The task
In the data below, reproduce everything exactly except the images.

* * *

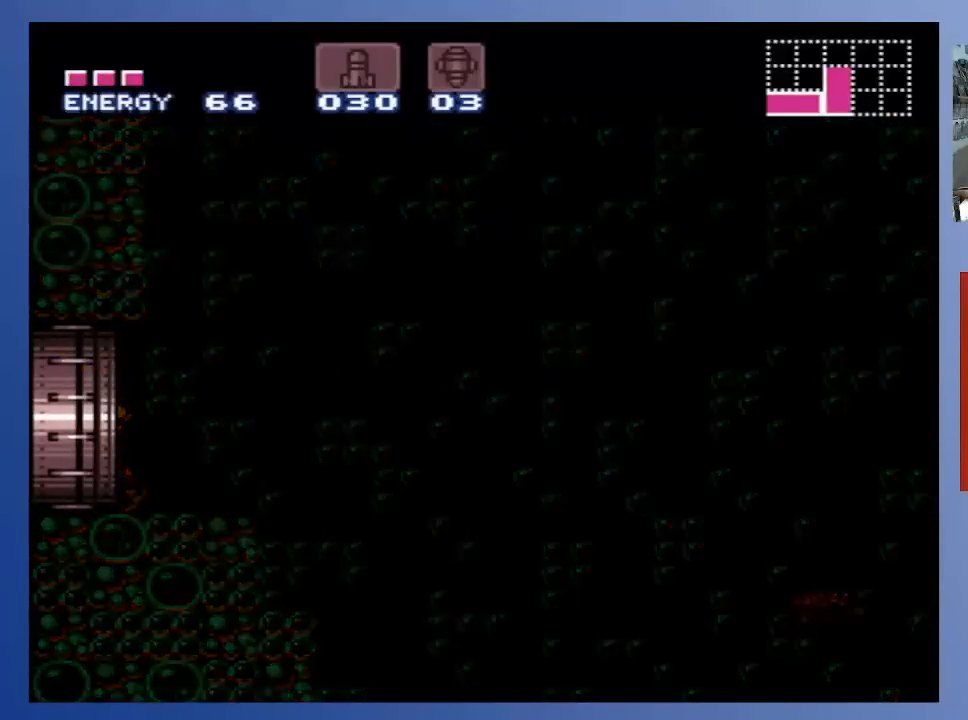
{"buttons": [], "left_stick": "center", "right_stick": "center", "events": [[117, "DPAD_LEFT", "up"]]}
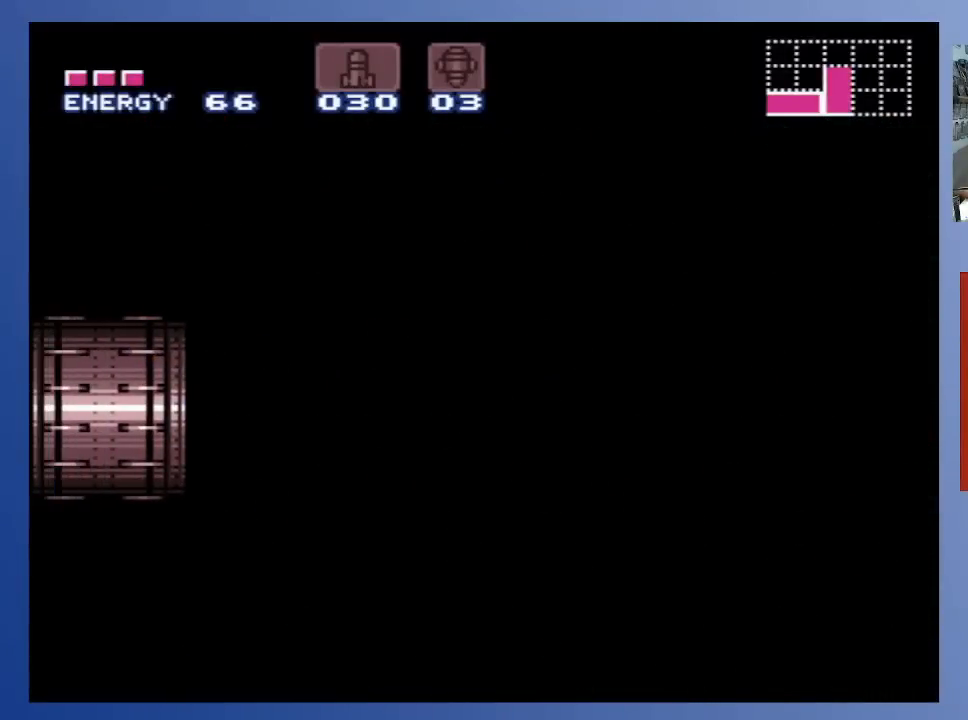
{"buttons": [], "left_stick": "center", "right_stick": "center", "events": []}
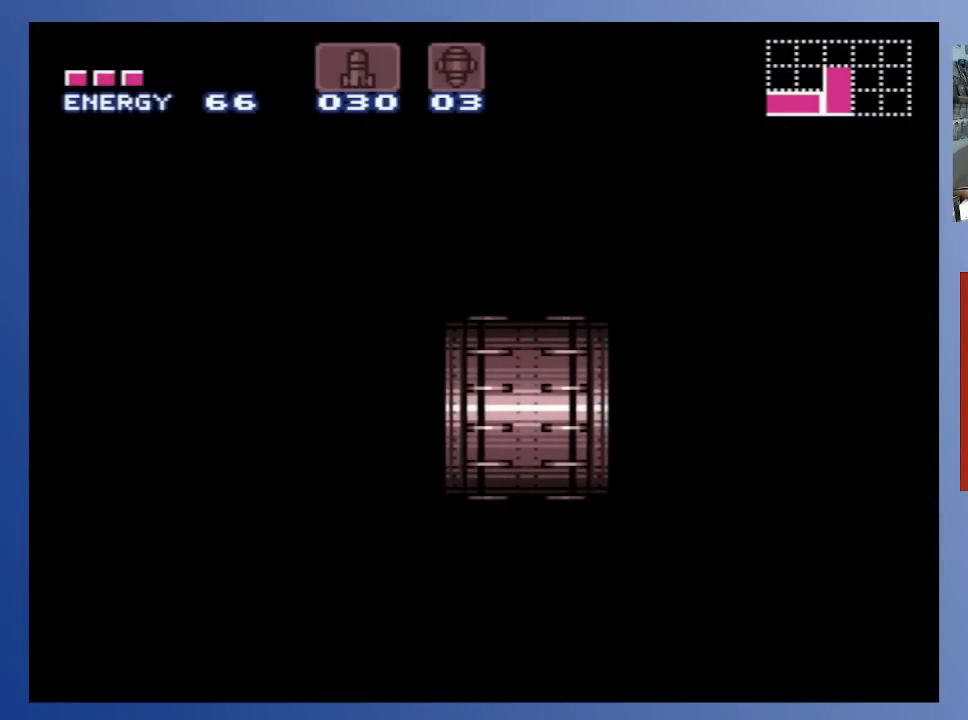
{"buttons": [], "left_stick": "center", "right_stick": "center", "events": []}
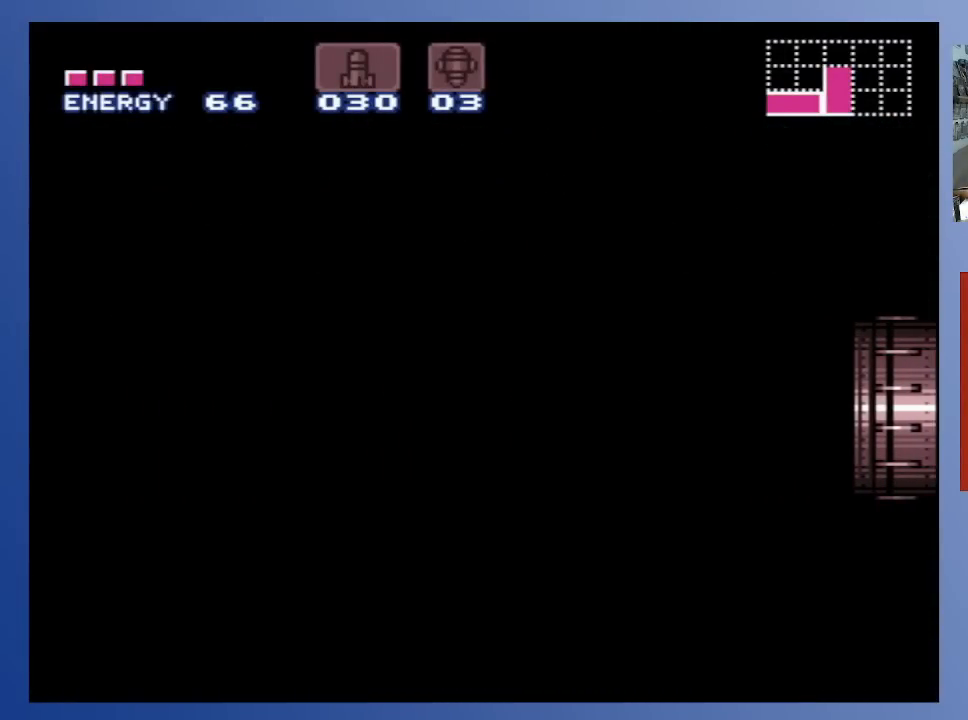
{"buttons": [], "left_stick": "center", "right_stick": "center", "events": []}
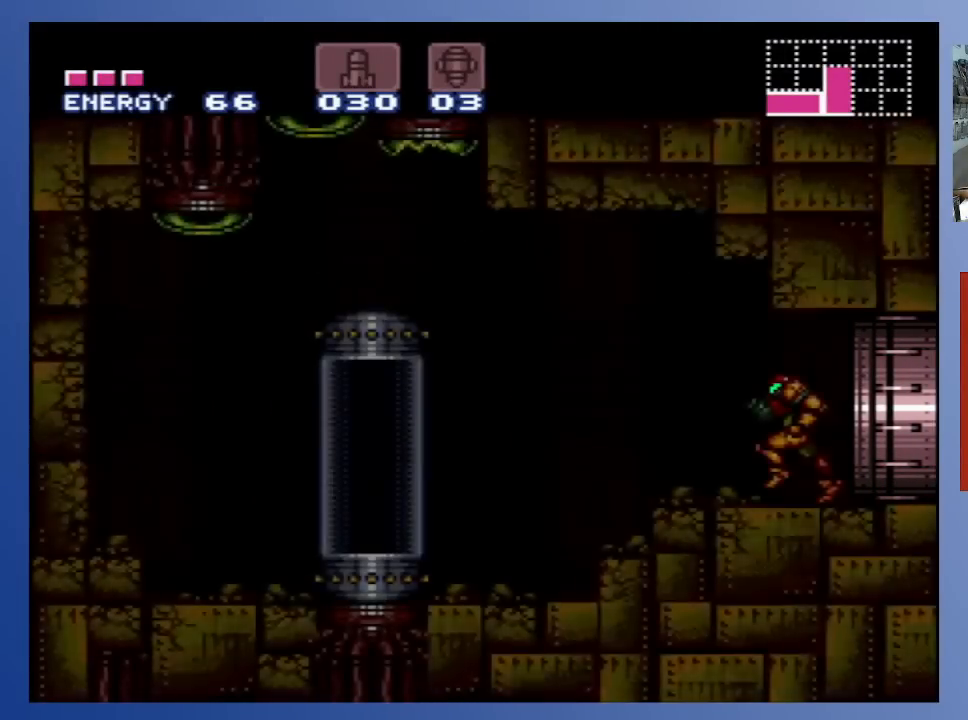
{"buttons": ["DPAD_LEFT"], "left_stick": "center", "right_stick": "center", "events": [[500, "DPAD_LEFT", "down"]]}
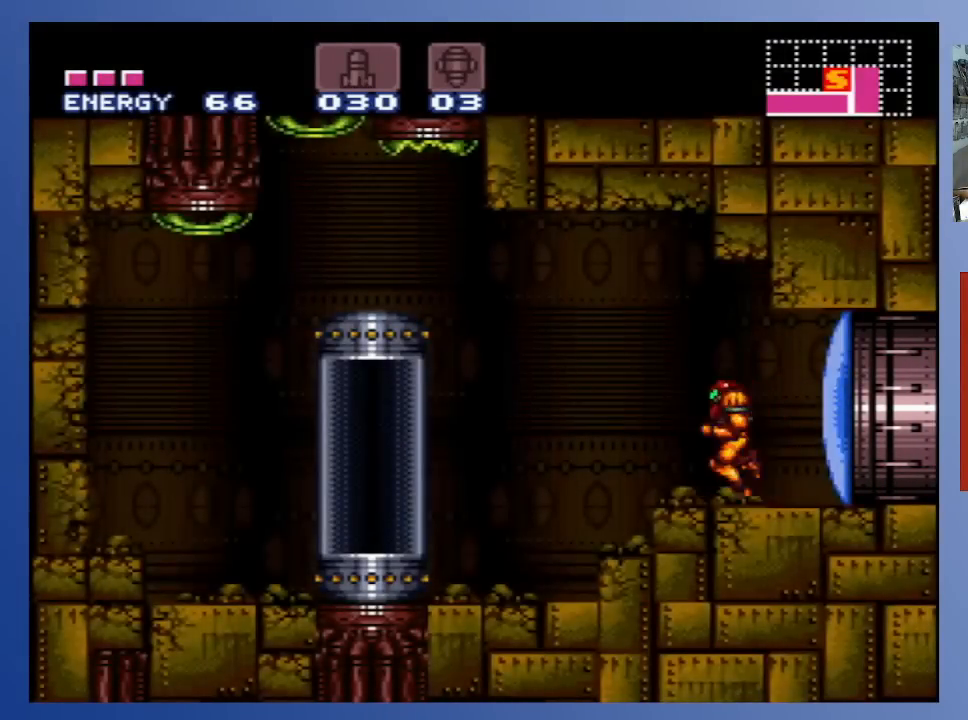
{"buttons": ["DPAD_LEFT"], "left_stick": "center", "right_stick": "center", "events": []}
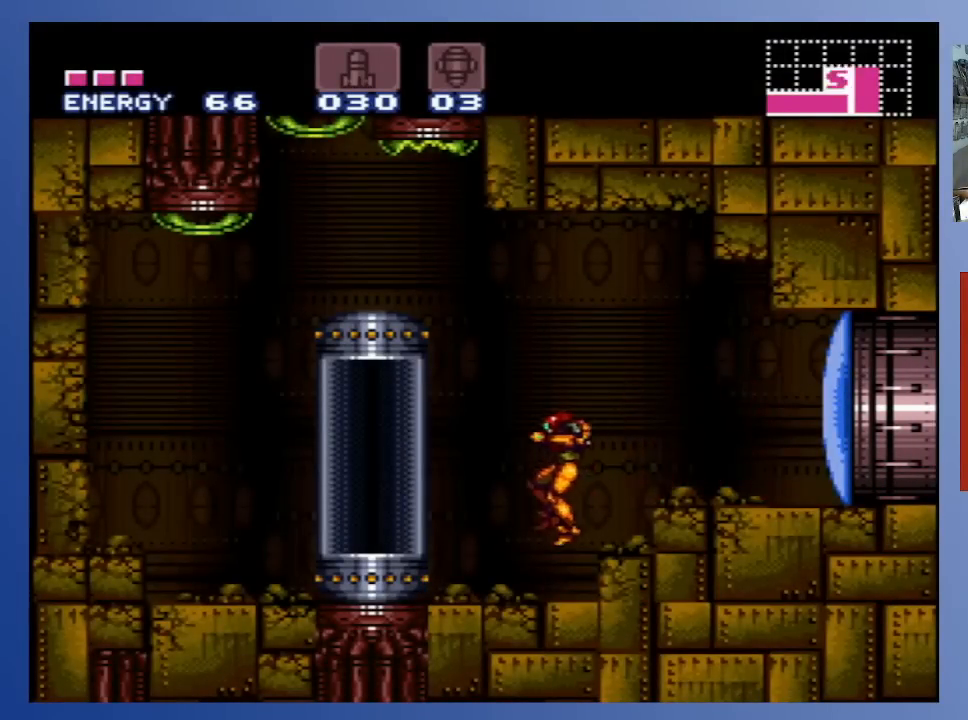
{"buttons": ["DPAD_LEFT"], "left_stick": "center", "right_stick": "center", "events": [[267, "A", "down"], [383, "A", "up"]]}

* * *

Worked solution
{"buttons": [], "left_stick": "center", "right_stick": "center", "events": [[117, "DPAD_LEFT", "up"]]}
{"buttons": [], "left_stick": "center", "right_stick": "center", "events": []}
{"buttons": [], "left_stick": "center", "right_stick": "center", "events": []}
{"buttons": [], "left_stick": "center", "right_stick": "center", "events": []}
{"buttons": ["DPAD_LEFT"], "left_stick": "center", "right_stick": "center", "events": [[500, "DPAD_LEFT", "down"]]}
{"buttons": ["DPAD_LEFT"], "left_stick": "center", "right_stick": "center", "events": []}
{"buttons": ["DPAD_LEFT"], "left_stick": "center", "right_stick": "center", "events": [[267, "A", "down"], [383, "A", "up"]]}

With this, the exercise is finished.